Macron accusé d’avoir « honoré le bourreau de mon fiancé »

Mais les groupes d’opposition et de défense des droits ont exprimé leur indignation.

Les ONG Democracy for the Arab World Now (Dawn), Open Society Justice Initiative (OSJI) et Trial International ont déposé jeudi à Paris une plainte en justice demandant aux autorités françaises d’ouvrir une enquête sur le prince héritier, arguant qu’il était complice de la torture et meurtre de M. Khashoggi.

De retour en Europe : La visite est la première du prince héritier saoudien en Europe depuis le meurtre de Jamal Khashoggi - REUTERS

De retour en Europe : La visite est la première du prince héritier saoudien en Europe depuis le meurtre de Jamal Khashoggi – REUTERS

Le prince ne devrait pas bénéficier de l’immunité de poursuites parce qu’il n’est pas le chef de l’État saoudien, soutiennent-ils.

« En tant que partie aux conventions de l’ONU contre la torture et les disparitions forcées, la France est obligée d’enquêter sur un suspect tel que Bin Salman s’il est présent sur le territoire français », a déclaré Sarah Leah Whitson, directrice exécutive de Dawn, dans le communiqué.

La fiancée de M. Khashoggi, Hatice Cengiz, s’est dite « scandalisée et indignée qu’Emmanuel Macron reçoive avec tous les honneurs le bourreau de mon fiancé, Jamal Khashoggi ».

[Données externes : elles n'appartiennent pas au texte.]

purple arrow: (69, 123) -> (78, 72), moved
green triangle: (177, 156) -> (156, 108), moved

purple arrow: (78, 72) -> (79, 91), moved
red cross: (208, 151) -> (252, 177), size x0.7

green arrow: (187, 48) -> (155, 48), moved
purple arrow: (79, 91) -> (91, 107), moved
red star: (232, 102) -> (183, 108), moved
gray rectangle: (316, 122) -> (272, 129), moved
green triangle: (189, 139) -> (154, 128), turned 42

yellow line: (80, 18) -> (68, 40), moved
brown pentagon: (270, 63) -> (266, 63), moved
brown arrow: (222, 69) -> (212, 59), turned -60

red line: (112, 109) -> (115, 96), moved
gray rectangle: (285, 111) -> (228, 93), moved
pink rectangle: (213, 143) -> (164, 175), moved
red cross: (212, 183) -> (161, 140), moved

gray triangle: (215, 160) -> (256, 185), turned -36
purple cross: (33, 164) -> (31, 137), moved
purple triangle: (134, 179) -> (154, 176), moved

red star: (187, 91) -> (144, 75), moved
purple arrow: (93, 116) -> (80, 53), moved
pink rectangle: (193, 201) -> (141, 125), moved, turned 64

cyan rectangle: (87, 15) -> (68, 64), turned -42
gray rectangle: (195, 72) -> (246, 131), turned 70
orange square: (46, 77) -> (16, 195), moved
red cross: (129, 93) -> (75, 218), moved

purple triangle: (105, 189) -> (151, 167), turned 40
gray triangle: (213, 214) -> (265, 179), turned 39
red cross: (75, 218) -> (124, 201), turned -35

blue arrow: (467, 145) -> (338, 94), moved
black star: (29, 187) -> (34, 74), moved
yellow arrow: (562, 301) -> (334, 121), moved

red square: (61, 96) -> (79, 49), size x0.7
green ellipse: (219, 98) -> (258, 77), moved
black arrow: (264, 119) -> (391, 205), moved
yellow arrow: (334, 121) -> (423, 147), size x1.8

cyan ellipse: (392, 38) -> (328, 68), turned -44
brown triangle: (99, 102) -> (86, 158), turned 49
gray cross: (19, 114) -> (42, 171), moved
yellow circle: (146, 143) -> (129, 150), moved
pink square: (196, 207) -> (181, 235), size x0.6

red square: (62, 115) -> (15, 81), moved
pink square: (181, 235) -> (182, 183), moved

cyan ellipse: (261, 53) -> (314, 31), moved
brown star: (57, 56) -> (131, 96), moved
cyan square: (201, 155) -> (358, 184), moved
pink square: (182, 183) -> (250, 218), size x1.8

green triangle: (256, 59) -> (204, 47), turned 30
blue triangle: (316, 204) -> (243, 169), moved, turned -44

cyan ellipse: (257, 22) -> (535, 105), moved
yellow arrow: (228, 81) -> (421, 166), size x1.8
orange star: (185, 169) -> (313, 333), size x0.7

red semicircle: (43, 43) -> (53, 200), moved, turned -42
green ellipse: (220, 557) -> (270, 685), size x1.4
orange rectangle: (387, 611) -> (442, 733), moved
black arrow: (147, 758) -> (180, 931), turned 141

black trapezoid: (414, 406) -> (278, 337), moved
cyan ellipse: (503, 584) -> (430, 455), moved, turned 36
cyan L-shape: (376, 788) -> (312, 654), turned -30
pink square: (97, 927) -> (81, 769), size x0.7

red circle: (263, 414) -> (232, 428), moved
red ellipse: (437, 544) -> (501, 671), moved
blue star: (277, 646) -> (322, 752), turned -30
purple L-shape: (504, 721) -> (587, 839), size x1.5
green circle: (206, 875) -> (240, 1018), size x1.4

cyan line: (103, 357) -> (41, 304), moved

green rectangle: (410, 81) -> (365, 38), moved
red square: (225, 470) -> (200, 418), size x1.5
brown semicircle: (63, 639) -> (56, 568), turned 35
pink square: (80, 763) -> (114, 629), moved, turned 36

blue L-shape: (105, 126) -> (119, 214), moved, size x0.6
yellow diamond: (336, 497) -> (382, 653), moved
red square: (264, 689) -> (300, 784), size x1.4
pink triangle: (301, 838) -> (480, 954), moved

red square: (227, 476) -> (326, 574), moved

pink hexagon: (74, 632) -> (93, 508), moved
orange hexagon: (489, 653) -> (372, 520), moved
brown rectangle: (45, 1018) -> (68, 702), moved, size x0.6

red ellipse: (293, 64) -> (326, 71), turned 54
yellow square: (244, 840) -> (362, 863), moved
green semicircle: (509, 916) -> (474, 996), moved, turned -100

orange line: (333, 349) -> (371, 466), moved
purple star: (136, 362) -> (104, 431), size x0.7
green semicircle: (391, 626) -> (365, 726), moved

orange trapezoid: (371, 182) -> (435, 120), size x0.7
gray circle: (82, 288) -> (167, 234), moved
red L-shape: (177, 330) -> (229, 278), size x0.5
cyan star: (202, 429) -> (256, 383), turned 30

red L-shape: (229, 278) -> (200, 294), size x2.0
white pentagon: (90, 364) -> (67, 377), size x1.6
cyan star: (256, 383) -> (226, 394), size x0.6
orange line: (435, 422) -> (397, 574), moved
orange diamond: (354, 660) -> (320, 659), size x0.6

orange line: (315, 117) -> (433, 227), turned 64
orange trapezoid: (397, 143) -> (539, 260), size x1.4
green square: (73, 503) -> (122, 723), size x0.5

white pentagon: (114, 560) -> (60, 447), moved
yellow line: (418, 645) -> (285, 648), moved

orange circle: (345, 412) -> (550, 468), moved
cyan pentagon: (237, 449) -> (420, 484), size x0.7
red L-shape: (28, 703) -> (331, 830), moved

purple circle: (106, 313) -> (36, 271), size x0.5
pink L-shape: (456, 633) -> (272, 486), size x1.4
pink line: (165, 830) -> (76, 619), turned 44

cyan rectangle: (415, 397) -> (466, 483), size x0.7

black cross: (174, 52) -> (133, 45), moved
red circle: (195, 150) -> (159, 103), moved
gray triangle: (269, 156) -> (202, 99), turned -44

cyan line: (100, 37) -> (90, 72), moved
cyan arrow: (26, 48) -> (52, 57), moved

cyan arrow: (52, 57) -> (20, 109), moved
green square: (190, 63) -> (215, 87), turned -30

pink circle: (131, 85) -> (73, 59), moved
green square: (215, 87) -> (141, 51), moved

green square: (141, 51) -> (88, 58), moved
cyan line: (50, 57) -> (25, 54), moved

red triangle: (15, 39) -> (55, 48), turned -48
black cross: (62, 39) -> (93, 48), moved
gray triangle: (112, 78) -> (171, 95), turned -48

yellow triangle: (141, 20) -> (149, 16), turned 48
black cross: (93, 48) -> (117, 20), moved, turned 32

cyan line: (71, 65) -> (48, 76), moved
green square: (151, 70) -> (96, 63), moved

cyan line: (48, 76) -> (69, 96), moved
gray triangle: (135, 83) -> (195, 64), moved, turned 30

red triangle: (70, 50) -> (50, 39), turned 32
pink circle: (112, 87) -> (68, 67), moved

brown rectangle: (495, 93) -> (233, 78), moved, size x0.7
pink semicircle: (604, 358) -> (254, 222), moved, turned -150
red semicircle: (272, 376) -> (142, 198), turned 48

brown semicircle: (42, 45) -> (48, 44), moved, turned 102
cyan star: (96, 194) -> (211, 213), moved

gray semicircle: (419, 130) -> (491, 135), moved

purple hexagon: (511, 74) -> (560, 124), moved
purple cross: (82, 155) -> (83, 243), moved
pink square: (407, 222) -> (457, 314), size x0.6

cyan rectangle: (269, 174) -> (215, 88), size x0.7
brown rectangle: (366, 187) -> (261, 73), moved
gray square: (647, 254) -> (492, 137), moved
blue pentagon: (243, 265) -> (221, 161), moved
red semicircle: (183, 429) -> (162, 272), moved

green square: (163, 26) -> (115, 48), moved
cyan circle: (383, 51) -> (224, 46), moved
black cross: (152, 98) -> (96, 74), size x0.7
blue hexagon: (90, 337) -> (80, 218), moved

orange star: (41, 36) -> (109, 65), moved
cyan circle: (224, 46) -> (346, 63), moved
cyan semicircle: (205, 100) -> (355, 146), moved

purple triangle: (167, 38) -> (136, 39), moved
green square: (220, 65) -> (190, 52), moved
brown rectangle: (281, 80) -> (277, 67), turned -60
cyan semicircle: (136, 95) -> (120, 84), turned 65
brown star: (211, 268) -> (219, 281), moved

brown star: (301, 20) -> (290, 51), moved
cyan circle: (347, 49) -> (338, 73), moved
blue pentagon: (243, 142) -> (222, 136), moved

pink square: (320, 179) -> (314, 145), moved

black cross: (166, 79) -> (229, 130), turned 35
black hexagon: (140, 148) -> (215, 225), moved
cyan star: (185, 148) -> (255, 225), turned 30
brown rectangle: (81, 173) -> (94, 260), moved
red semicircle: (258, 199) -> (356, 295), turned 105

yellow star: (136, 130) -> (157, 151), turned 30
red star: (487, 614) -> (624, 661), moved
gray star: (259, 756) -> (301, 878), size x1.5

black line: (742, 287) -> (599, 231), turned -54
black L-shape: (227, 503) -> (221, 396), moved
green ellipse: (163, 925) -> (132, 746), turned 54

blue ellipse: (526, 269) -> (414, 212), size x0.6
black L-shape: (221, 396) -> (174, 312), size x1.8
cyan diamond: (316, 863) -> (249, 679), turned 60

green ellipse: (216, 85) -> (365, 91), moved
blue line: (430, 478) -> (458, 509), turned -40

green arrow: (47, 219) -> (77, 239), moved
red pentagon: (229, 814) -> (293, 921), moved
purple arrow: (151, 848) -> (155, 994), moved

« La flambée des prix de l’énergie à cause de la guerre en Ukraine ne peut justifier qu’au nom d’une prétendue realpolitik, nous absoudrions la personne responsable de la politique saoudienne envers les opposants politiques », a-t-elle déclaré.

Le Premier ministre français Elisabeth Borne a déclaré que l’on pouvait compter sur M. Macron pour soulever des préoccupations en matière de droits de l’homme auprès du prince, tout en cherchant également à sécuriser l’approvisionnement en énergie d’ailleurs que la Russie.

« Évidemment, il ne s’agit pas de mettre de côté nos principes. Il ne s’agit pas de remettre en cause notre engagement en faveur des droits de l’homme. Le président aura sûrement l’occasion d’en parler avec M. Mohammed ben Salmane », a-t-elle déclaré.

Mais elle a ajouté : « Dans un contexte où l’on sait que la Russie coupe, menace de couper, et coupe encore l’approvisionnement en gaz et où on a des tensions sur les prix de l’énergie, je pense que les Français ne comprendraient pas si on ne parlait pas à les pays qui sont précisément producteurs d’énergie.